Minimum survivable temperature is roughly about −15 to −10 °C. Giant Feather Grass is built for winter — once established it takes hard frost and snow in its stride.

Concretely, for giant feather grass as it gets too cold:

Can giant feather grass go outside or overwinter — and where?

Work back from your local frost dates with the frost-date calculator: the last spring frost and first autumn frost are what really decide when giant feather grass can be outside. US growers can check USDA zones; UK growers should use the RHS hardiness ratings, which match the H5 figure above.

Frost protection for borderline giant feather grass

Giant Feather Grass is right on a hardiness edge in many gardens, so if you are pushing it, these measures buy it the margin it needs:

Giant Feather Grass hardiness — frequently asked questions

Is giant feather grass cold hardy?

Yes — giant feather grass is genuinely cold hardy. Rated RHS H5 and USDA 7-10 (outdoor hardy), it lives outdoors all year and needs winter cold rather than protection from it. An outdoor plant. Giant Feather Grass is hardy across USDA 7-10 (outdoor hardy); it belongs in the ground or a frost-proof container, not on a windowsill, and many types actively need a cold winter to perform.

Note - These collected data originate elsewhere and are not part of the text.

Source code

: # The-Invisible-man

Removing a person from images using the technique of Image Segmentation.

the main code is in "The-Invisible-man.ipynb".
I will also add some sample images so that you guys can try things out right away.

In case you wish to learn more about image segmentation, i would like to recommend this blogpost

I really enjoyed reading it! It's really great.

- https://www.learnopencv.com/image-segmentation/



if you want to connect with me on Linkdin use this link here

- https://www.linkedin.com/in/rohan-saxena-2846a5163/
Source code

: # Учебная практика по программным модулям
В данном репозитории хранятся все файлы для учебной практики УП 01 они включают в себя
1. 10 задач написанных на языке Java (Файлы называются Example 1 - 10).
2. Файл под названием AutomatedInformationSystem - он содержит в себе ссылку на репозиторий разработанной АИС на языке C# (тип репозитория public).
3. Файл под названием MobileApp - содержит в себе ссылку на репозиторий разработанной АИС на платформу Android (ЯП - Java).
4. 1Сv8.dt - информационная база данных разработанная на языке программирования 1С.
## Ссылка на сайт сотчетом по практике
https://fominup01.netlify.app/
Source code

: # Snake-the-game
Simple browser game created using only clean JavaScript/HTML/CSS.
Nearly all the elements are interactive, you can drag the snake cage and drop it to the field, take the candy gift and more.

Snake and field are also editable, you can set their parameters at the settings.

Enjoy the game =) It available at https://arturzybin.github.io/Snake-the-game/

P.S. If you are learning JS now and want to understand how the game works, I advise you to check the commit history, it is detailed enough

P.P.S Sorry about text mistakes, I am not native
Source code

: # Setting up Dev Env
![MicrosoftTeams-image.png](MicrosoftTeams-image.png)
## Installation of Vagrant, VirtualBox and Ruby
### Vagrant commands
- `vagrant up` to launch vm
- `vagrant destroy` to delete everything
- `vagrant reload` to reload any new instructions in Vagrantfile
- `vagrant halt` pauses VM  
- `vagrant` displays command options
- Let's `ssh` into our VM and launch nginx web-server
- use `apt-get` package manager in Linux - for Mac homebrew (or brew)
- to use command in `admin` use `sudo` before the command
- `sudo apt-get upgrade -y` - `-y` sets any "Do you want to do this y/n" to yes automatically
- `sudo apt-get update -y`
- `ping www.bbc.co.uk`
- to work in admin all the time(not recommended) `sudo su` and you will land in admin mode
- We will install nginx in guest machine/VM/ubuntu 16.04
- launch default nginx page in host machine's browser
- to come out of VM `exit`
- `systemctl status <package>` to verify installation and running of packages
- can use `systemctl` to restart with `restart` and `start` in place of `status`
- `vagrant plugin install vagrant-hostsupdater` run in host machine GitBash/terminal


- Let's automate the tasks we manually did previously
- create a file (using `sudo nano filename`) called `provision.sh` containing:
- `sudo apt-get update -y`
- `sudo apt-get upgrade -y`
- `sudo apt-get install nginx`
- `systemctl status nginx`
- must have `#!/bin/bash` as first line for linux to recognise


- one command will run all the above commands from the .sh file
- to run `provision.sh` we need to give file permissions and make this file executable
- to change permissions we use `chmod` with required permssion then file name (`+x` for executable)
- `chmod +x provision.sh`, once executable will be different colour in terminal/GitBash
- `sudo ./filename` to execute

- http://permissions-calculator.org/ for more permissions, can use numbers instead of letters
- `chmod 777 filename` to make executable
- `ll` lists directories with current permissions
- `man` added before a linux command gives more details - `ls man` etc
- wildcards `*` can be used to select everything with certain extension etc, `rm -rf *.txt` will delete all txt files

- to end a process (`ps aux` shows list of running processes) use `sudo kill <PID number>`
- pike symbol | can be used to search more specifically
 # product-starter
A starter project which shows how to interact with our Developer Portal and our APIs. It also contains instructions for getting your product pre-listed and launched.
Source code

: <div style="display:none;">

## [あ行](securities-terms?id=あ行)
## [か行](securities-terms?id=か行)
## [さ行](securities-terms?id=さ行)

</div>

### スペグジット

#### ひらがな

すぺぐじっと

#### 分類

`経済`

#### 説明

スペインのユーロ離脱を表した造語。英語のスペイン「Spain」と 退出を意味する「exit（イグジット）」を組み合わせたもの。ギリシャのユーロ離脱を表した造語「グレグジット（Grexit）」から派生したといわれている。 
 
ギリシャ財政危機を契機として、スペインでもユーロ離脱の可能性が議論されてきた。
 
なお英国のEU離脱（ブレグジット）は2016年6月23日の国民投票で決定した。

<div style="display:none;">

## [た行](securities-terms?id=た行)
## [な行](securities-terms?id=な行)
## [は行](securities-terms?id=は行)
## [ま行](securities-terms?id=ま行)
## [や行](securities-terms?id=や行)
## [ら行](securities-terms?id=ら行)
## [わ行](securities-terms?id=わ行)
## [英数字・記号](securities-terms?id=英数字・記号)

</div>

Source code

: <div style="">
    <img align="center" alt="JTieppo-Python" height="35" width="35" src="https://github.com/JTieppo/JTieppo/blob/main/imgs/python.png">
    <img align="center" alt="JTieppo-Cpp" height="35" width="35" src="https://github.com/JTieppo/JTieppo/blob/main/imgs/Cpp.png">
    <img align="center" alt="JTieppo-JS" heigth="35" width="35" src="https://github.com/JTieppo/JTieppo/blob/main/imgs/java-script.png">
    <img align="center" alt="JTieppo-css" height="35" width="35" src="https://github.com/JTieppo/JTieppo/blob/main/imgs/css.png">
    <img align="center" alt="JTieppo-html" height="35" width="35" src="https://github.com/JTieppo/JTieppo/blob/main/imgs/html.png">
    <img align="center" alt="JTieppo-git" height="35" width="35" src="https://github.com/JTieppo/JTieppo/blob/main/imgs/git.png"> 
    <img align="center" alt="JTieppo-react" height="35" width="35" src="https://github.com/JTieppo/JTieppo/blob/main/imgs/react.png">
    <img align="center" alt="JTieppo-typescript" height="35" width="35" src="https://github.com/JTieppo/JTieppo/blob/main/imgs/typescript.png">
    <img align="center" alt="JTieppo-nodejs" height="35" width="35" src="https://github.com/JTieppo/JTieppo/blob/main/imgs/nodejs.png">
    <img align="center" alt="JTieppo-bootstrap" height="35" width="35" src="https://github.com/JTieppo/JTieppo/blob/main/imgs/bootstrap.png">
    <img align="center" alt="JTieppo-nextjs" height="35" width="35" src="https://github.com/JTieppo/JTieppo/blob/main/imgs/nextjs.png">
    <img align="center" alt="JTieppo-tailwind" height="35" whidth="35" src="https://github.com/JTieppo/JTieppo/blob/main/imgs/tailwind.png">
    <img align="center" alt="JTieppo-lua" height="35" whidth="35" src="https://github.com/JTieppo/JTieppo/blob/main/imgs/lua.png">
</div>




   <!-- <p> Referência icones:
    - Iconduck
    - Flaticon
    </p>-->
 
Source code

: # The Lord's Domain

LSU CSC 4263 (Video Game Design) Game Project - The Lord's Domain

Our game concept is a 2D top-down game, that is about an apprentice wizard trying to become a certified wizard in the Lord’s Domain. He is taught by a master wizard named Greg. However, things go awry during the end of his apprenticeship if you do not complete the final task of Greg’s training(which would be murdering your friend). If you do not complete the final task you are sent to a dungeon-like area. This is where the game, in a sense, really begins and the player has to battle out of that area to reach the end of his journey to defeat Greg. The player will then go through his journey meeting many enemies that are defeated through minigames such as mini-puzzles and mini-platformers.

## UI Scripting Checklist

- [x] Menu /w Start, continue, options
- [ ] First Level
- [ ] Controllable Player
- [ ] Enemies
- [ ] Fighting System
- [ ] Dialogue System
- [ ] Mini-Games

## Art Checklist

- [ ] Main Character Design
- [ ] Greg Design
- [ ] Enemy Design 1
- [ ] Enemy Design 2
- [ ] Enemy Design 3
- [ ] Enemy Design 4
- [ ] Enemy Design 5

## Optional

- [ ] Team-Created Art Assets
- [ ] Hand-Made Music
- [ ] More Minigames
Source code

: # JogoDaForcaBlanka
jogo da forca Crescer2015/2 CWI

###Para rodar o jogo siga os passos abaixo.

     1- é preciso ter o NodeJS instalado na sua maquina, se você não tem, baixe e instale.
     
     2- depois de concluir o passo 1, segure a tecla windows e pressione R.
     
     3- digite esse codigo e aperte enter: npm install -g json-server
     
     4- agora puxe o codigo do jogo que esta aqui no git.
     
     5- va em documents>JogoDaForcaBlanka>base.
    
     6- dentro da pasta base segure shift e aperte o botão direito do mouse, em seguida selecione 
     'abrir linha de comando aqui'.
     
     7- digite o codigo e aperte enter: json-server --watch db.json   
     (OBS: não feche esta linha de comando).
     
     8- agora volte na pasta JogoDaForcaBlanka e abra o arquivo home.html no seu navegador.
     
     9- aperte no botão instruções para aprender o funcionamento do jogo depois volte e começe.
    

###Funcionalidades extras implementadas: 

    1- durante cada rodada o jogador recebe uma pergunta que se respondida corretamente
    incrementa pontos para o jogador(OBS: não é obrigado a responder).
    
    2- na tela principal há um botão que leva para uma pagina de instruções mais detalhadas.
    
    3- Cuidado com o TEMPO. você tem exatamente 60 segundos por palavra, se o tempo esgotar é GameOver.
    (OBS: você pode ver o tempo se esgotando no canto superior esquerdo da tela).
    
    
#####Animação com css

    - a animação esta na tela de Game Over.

What is the minimum temperature giant feather grass can survive?

Minimum survivable temperature is roughly about −15 to −10 °C. Giant Feather Grass is built for winter — once established it takes hard frost and snow in its stride.

What hardiness zone is giant feather grass?

Giant Feather Grass is rated USDA 7-10 (outdoor hardy) and RHS H5 — Hardy in most of the UK and in cold winters.

Can giant feather grass survive winter outside?

Plant it out within USDA 7-10 (outdoor hardy) and it overwinters with little or no help. It does not want to come indoors — a warm winter room actually weakens a hardy plant by denying it dormancy. The real risks in its range are waterlogging, wind-rock on young plants, and a late hard frost on new growth — not ordinary winter cold.

How do I protect giant feather grass from frost?

At the cold edge of its range, mulch the root zone in late autumn to buffer the deepest freezes. Protect container specimens — pots freeze through far faster than open ground, costing roughly a zone of hardiness. Shelter new growth from late spring frosts with fleece if a hard night is forecast.